WHAT YOU WILL DO: If a line of the records holds the word "sdkerrors", copy it out.

INPUT FOR THIS TASK:
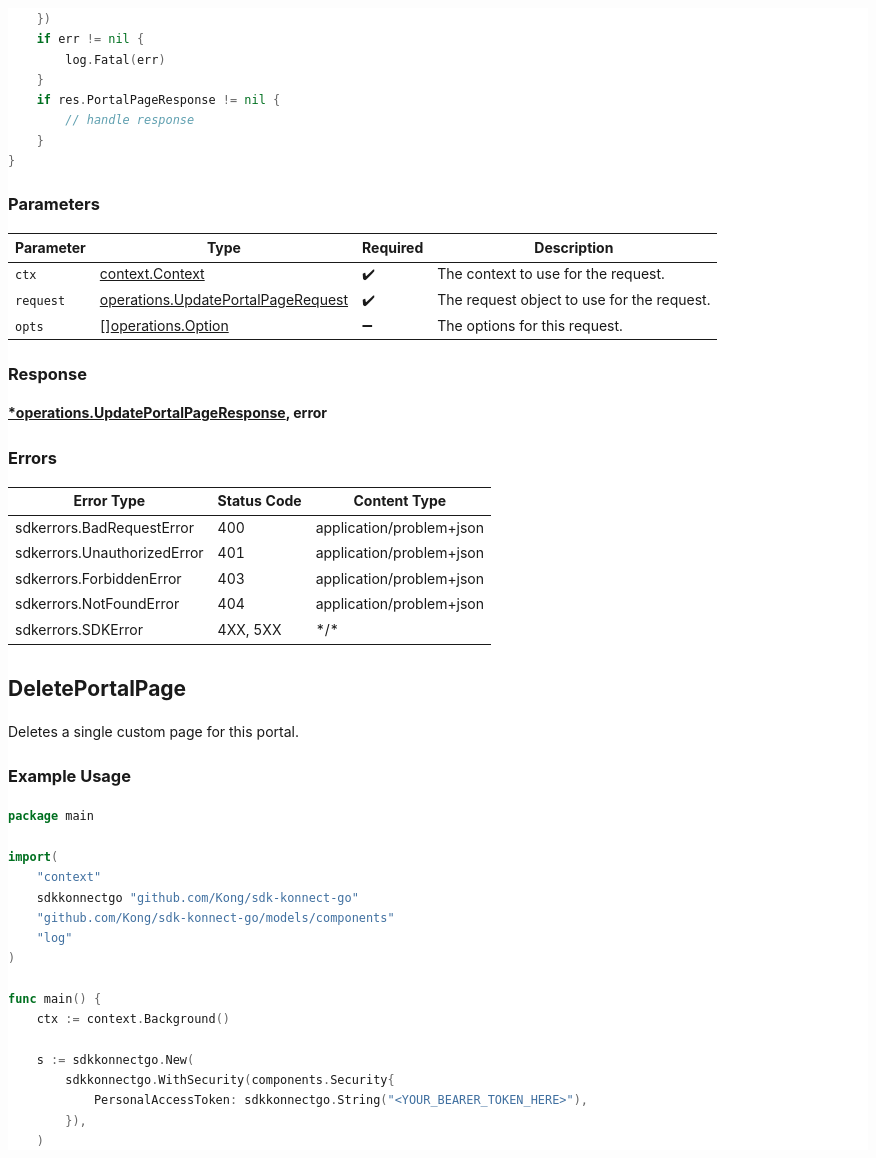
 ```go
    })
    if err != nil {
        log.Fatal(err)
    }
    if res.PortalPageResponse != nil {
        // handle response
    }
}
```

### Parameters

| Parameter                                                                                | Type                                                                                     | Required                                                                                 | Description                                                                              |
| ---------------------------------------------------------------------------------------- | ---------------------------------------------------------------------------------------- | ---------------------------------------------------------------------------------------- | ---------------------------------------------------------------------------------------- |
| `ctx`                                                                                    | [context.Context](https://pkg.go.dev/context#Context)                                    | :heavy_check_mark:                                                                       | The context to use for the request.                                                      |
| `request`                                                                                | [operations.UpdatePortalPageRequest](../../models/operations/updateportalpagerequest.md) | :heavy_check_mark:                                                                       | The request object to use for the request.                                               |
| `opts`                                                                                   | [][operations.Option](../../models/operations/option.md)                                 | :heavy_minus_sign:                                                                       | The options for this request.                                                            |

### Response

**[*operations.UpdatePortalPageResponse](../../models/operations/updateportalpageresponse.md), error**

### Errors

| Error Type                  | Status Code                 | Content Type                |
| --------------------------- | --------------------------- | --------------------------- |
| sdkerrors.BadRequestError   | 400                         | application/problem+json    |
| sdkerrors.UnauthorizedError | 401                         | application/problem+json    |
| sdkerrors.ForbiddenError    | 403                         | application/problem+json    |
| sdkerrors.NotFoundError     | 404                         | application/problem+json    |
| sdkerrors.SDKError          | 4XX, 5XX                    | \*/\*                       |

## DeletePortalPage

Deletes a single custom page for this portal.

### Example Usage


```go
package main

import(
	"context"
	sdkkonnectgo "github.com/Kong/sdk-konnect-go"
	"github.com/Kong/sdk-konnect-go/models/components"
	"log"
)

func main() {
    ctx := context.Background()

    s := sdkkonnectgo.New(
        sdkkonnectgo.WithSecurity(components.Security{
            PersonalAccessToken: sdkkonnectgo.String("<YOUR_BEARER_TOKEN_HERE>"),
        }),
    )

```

---

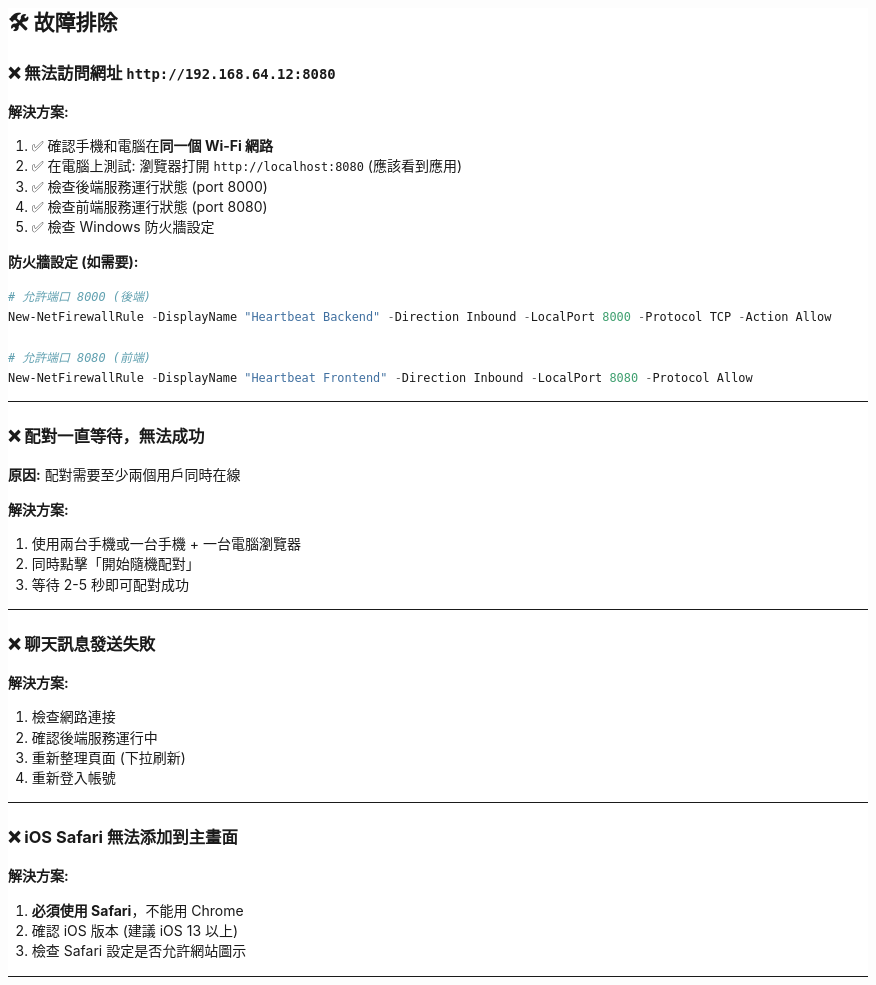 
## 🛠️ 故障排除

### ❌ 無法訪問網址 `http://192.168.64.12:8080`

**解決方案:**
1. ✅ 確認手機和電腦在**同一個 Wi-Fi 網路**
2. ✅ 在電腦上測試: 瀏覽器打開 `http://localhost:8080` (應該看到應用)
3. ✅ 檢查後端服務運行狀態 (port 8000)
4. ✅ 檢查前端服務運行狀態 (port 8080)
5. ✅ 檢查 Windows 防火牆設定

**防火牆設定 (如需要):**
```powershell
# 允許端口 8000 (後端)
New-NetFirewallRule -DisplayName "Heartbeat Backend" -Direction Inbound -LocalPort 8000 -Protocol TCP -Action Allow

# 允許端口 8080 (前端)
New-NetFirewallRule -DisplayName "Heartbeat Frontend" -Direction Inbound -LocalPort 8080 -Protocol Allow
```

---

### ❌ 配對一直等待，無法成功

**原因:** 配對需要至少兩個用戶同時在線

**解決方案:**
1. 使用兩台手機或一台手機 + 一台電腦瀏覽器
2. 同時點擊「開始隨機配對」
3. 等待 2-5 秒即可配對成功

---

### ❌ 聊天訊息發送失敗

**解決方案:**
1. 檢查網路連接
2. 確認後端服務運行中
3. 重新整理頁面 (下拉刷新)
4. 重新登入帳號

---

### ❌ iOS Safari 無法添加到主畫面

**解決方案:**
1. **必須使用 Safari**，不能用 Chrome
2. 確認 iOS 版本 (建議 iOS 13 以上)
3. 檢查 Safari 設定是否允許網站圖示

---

SOLUTION BELOW:
| sdkerrors.BadRequestError   | 400                         | application/problem+json    |
| sdkerrors.UnauthorizedError | 401                         | application/problem+json    |
| sdkerrors.ForbiddenError    | 403                         | application/problem+json    |
| sdkerrors.NotFoundError     | 404                         | application/problem+json    |
| sdkerrors.SDKError          | 4XX, 5XX                    | \*/\*                       |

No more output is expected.